When I opened the box, a bear smiled at me with words of love. "I love you" is now meaningless.
My ex-boyfriend now hates me. I don't actually blame him but I never lied to him about my feelings. When I was with him, he made me happy. I never lied to him when I said "I love you". I was lying to myself. I truely believed that I was happy but deep down inside a part locked from my heart was the truth: I was lonely. I wanted to be loved by someone. Anyone.
He was always there for me but there were times where I knew that beneath his smiles were lies. Lies because he wasn't who I wanted. Lies about his personality. There were times, where he hurt me so much for reasons I couldn't understand. The relationship was messed up; I knew it but I couldn't let go. I couldn't say: Let's break up. I didn't want to be alone even if it meant I was living a lie. Even if happiness was merely a mask tied really tightly. However eventually, I realised that things could no longer drag on like this. I had to let go and because truthfully my heart was still unconditionally filled with music strummed by someone else.

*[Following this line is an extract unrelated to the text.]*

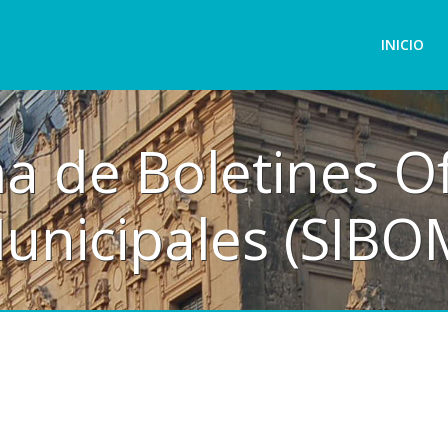
INICIO
a de Boletines Of
unicipales (SIBO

I'm sorry was what I said when we broke up. I thought he had undestood me but apparently spending almost 5 months with me was not enough for him to understand the type of person I am. Truelly, I was sorry but he became angry and said words more hurtful than mine. It's ok, I think because I learnt something from this. It's ok because I don't need someone who doesn't understand.
The Treasure box, I no longer will keep it. I'm a little sad to let go of memories but I don't need something to remind me of someone who doesn't understand me enough to know that I wouldn't lie about love.
When I say "I love you" that means I want Eternity.
PS: OMG I absolutely adore the new Blogger designs. so easy for someone who can't do the HTML codes thing.